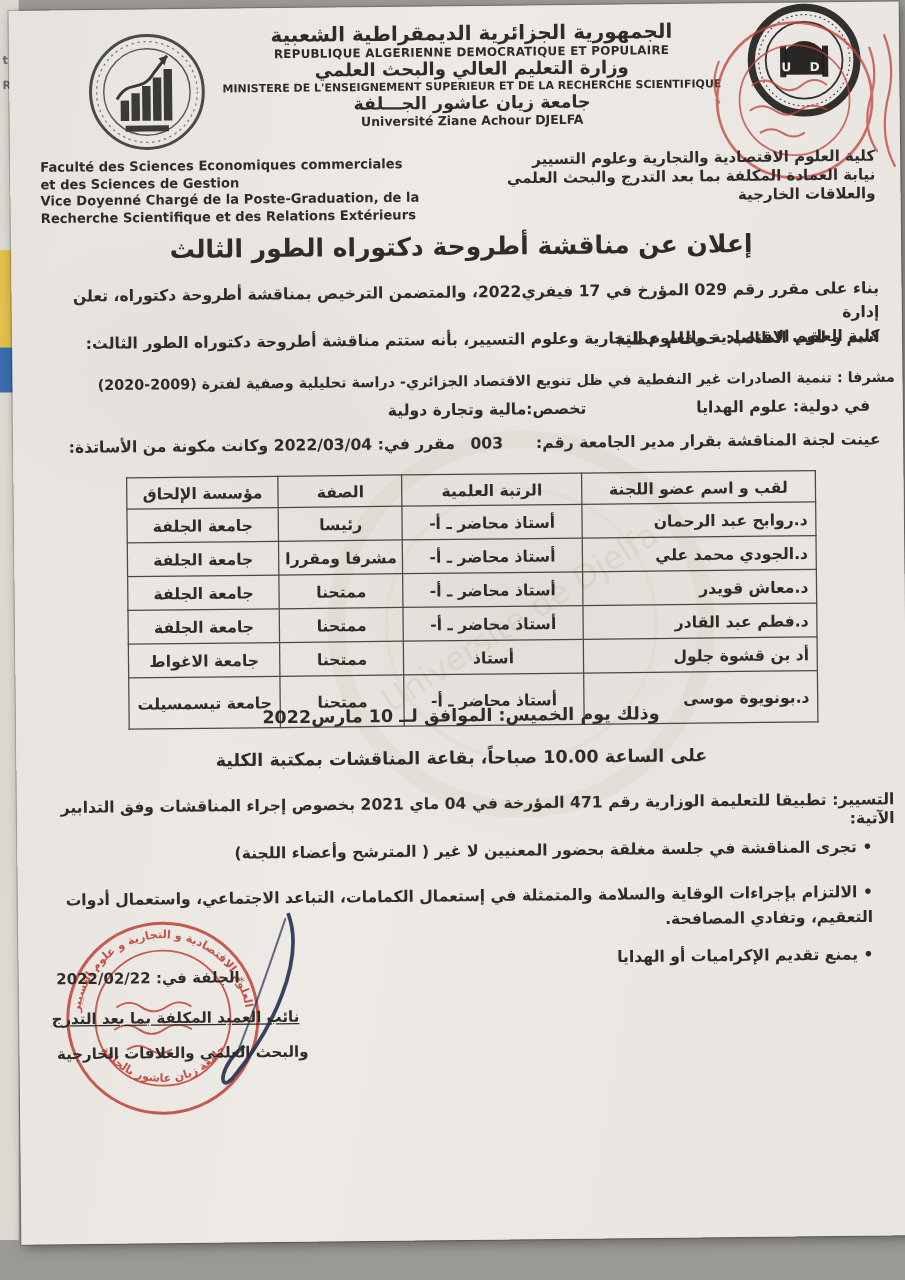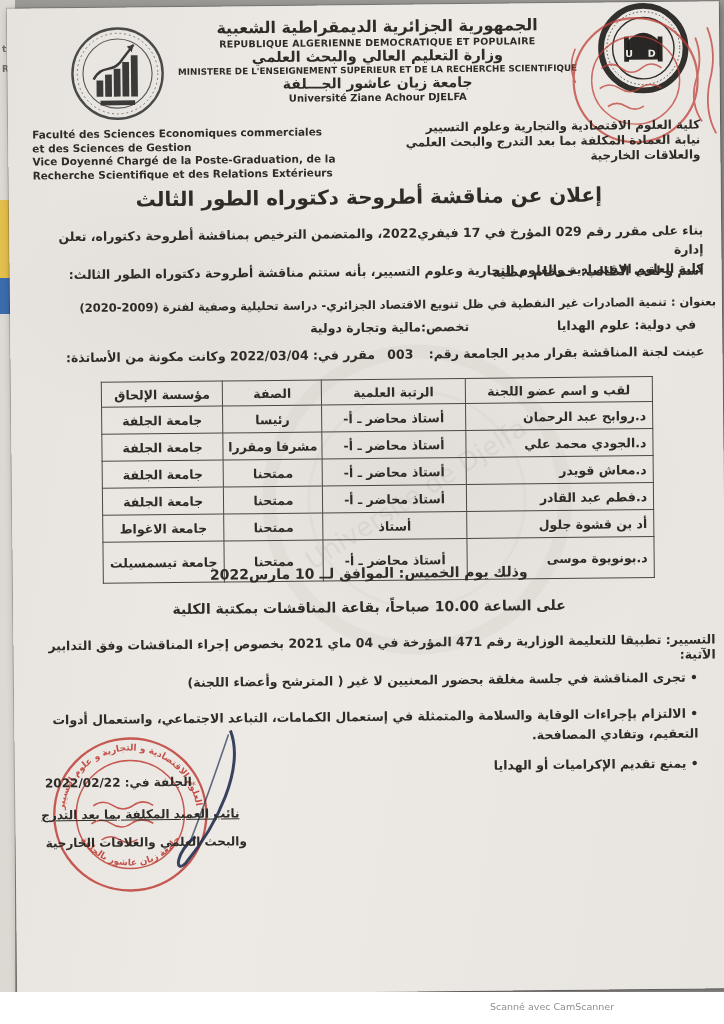--- a/index.html
+++ b/index.html
@@ -35,21 +35,21 @@
   .fac-ar{left:380px;top:116px;width:312px;text-align:right;font-size:12px;font-weight:bold;line-height:15px;}
   .doc-title{left:60px;top:180px;width:600px;text-align:center;font-size:20px;font-weight:bold;}
   .intro{left:20px;top:219px;width:674px;text-align:right;font-size:12.5px;font-weight:bold;line-height:19px;}
   .student{left:20px;top:260px;width:674px;text-align:right;font-size:12.5px;font-weight:bold;}
   .student .sname{font-size:13.5px;}
   .thesis{left:6px;top:293px;width:700px;text-align:right;font-size:11.5px;font-weight:bold;white-space:nowrap;}
   .branch{left:20px;top:315px;width:674px;height:18px;}
   .branch .b-right{position:absolute;right:8px;font-size:12.5px;font-weight:bold;}
   .branch .b-spec{position:absolute;left:280px;font-size:12.5px;font-weight:bold;}
   .committee{left:18px;top:342px;width:676px;text-align:right;font-size:12.5px;font-weight:bold;}
-  .committee .cnum{margin:0 11px 0 8px;}
+  .committee .cnum{margin:0 22px 0 8px;}
   
   .table-wrap{left:90px;top:374px;width:552px;}
   table{border-collapse:collapse;width:100%;table-layout:fixed;direction:rtl;}
   th,td{border:1.5px solid #4b4742;font-size:12.5px;font-weight:bold;color:#2f2c28;
         text-align:center;padding:1px 4px;overflow:hidden;}
   th{height:22px;font-size:12.5px;}
   td{height:24px;}
   tr.tall td{height:38px;}
   td.name{text-align:right;padding-right:6px;}
   
@@ -157,21 +157,21 @@
       <div>بناء على مقرر رقم 029 المؤرخ في 17 فيفري2022، والمتضمن الترخيص بمناقشة أطروحة دكتوراه، تعلن إدارة</div>
       <div>كلية العلوم الاقتصادية والعلوم التجارية وعلوم التسيير، بأنه ستتم مناقشة أطروحة دكتوراه الطور الثالث:</div>
     </div>
 
     <div class="ab student ar">
       <span>اسم و لقب الطالب:</span>
       <span class="sname">خمخام عطية</span>
     </div>
 
     <div class="ab thesis ar">
-      <span>بعنوان :</span>
+      <span>مشرفا :</span>
       <span>تنمية الصادرات غير النفطية في ظل تنويع الاقتصاد الجزائري- دراسة تحليلية وصفية لفترة (2009-2020)</span>
     </div>
 
     <div class="ab branch">
       <span class="b-right ar">
         <span>في دولية:</span>
         <span>علوم الهدايا</span>
       </span>
       <span class="b-spec ar">تخصص:مالية وتجارة دولية</span>
     </div>
@@ -279,17 +279,14 @@
       <path d="M86,6 C100,44 72,100 40,138 C28,150 30,126 50,112" fill="none" stroke="#24304f" stroke-width="3" opacity=".9"></path>
       <path d="M84,10 C70,50 58,84 44,118" fill="none" stroke="#24304f" stroke-width="1.6" opacity=".7"></path>
     </svg>
 
     <div class="ab f-place ar">الجلفة في: 2022/02/22</div>
     <div class="ab f-sig1 ar">نائب العميد المكلفة بما بعد التدرج</div>
     <div class="ab f-sig2 ar">والبحث العلمي والعلاقات الخارجية</div>
 
   </div>
 
-  <div class="cam-strip">
-    <div class="cam-label">Scanné avec CamScanner</div>
-  </div>
 
 </div>
 
 </body></html>

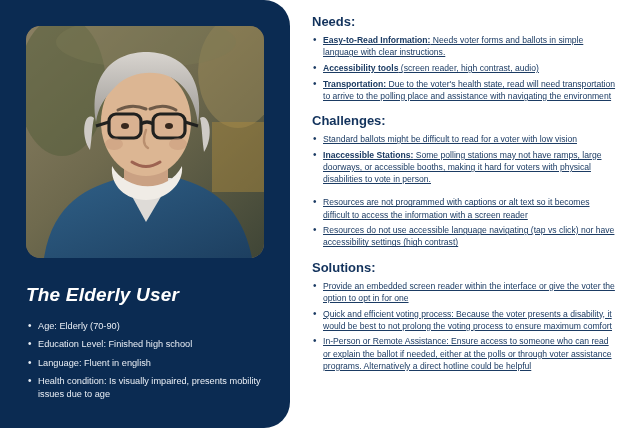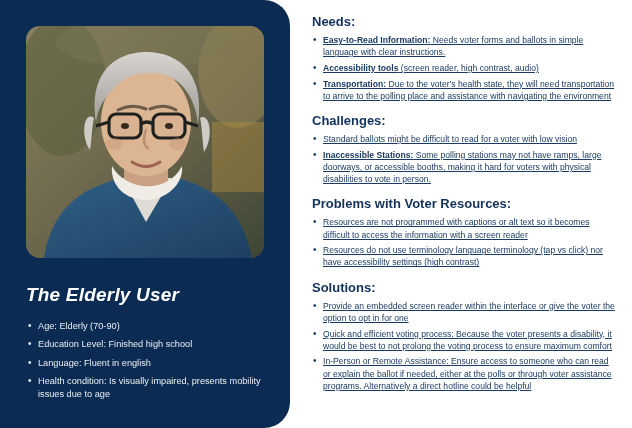--- a/index.html
+++ b/index.html
@@ -179,37 +179,36 @@
     </ul>
   </div>
 
   <div class="right-panel">
 
     <div class="section">
       <div class="section-title">Needs:</div>
       <ul>
         <li><span class="lead">Easy-to-Read Information:</span><span> Needs voter forms and ballots in simple language with clear instructions.</span></li>
         <li><span class="lead">Accessibility tools</span><span> (screen reader, high contrast, audio)</span></li>
-        <li><span class="lead">Transportation:</span><span> Due to the voter's health state, they will need transportation to arrive to the polling place and assistance with navigating the environment</span></li>
+        <li><span class="lead">Transportation:</span><span> Due to the voter's health state, read will need transportation to arrive to the polling place and assistance with navigating the environment</span></li>
       </ul>
     </div>
 
     <div class="section">
       <div class="section-title">Challenges:</div>
       <ul>
         <li><span class="lead"></span><span>Standard ballots might be difficult to read for a voter with low vision</span></li>
         <li><span class="lead">Inaccessible Stations:</span><span> Some polling stations may not have ramps, large doorways, or accessible booths, making it hard for voters with physical disabilities to vote in person.</span></li>
       </ul>
     </div>
 
     <div class="section">
-      <div class="section-title">Problems with Voter Resources:</div>
       <ul>
         <li><span class="lead"></span><span>Resources are not programmed with captions or alt text so it becomes difficult to access the information with a screen reader</span></li>
-        <li><span class="lead"></span><span>Resources do not use terminology language terminology (tap vs click) nor have accessibility settings (high contrast)</span></li>
+        <li><span class="lead"></span><span>Resources do not use accessible language navigating (tap vs click) nor have accessibility settings (high contrast)</span></li>
       </ul>
     </div>
 
     <div class="section">
       <div class="section-title">Solutions:</div>
       <ul>
         <li><span class="lead"></span><span>Provide an embedded screen reader within the interface or give the voter the option to opt in for one</span></li>
         <li><span class="lead"></span><span>Quick and efficient voting process: Because the voter presents a disability, it would be best to not prolong the voting process to ensure maximum comfort</span></li>
         <li><span class="lead"></span><span>In-Person or Remote Assistance: Ensure access to someone who can read or explain the ballot if needed, either at the polls or through voter assistance programs. Alternatively a direct hotline could be helpful</span></li>
       </ul>

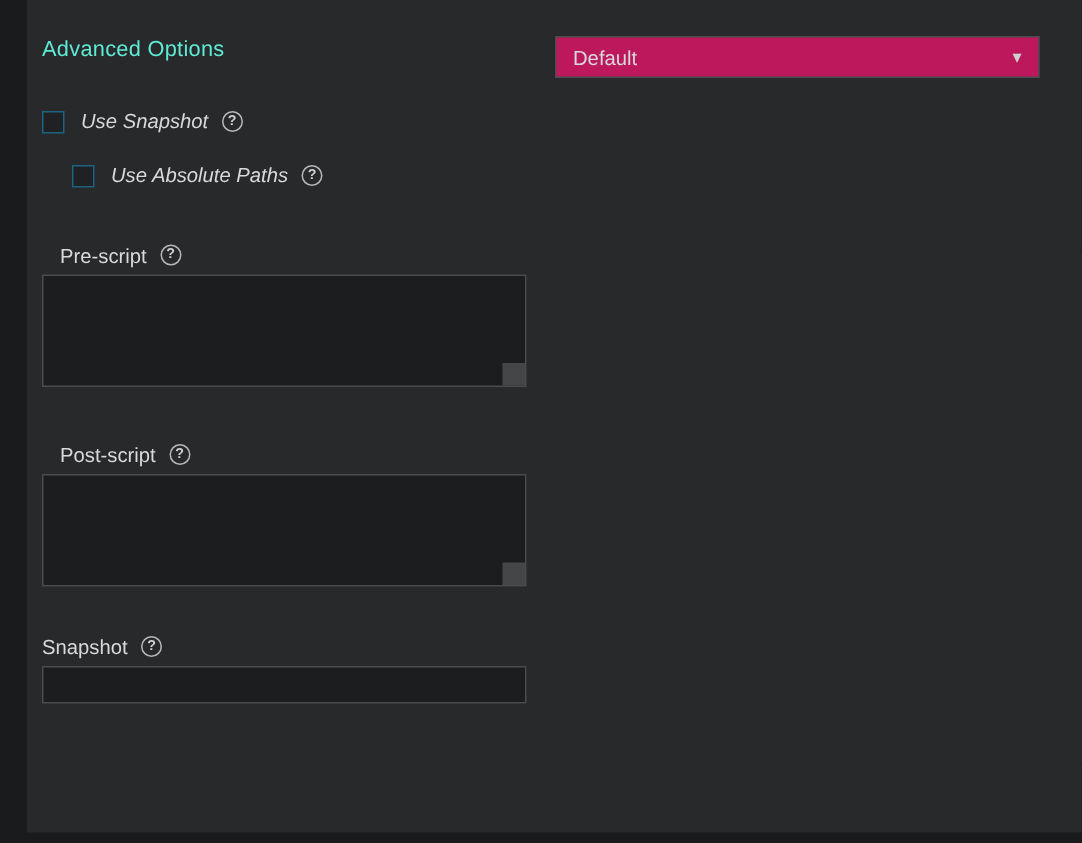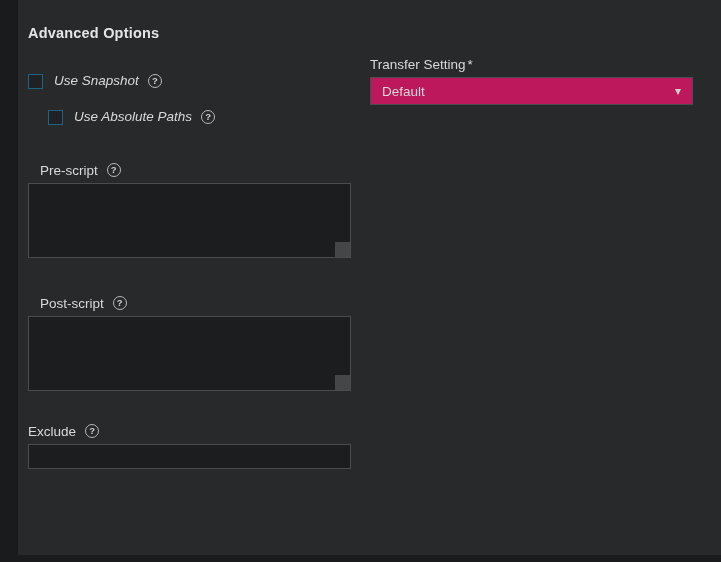--- a/index.html
+++ b/index.html
@@ -19,22 +19,22 @@
     left: 18px; top: 0; right: 0; bottom: 7px;
     background: #28292b;
     padding: 24px 0 0 10px;
   }
   .columns { display: flex; align-items: flex-start; }
   .col { width: 323px; }
   .col-left { margin-right: 19px; }
 
   .section-title {
     font-size: 14.5px;
-    font-weight: 700;
-    color: #e5e5e5;
+    font-weight: 400;
+    color: #5eead4;
     letter-spacing: 0.2px;
     line-height: 19px;
   }
 
   
   .checkbox-row {
     display: flex;
     align-items: center;
     height: 16px;
     cursor: pointer;
@@ -191,33 +191,29 @@
         <div class="field-label-row mt-36 mb-4">
           <span class="field-label">Post-script</span>
           <span class="help-icon">?</span>
         </div>
         <div class="textarea-wrap">
           <textarea class="script-area" style=""></textarea>
           <span class="resize-handle"></span>
         </div>
 
         <div class="field-label-row mt-31 mb-4">
-          <span class="field-label">Exclude</span>
+          <span class="field-label">Snapshot</span>
           <span class="help-icon">?</span>
         </div>
         <input type="text" class="text-input" value="" style="">
 
       </div>
 
       <div class="col">
 
-        <div class="field-label-row mt-31 mb-4">
-          <span class="field-label">Transfer Setting</span>
-          <span class="required-marker">*</span>
-        </div>
         <div class="select-box">
           <span class="select-value">Default</span>
           <span class="caret-down">▾</span>
         </div>
       </div>
 
     </div>
   </div>
 </div>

● ● ● ● ●

• YOUR ASSIGNMENT
All lines above containing the string "أطروحة" are to be collected.

• EXERCISE RESPONSE
       <div>بناء على مقرر رقم 029 المؤرخ في 17 فيفري2022، والمتضمن الترخيص بمناقشة أطروحة دكتوراه، تعلن إدارة</div>
       <div>كلية العلوم الاقتصادية والعلوم التجارية وعلوم التسيير، بأنه ستتم مناقشة أطروحة دكتوراه الطور الثالث:</div>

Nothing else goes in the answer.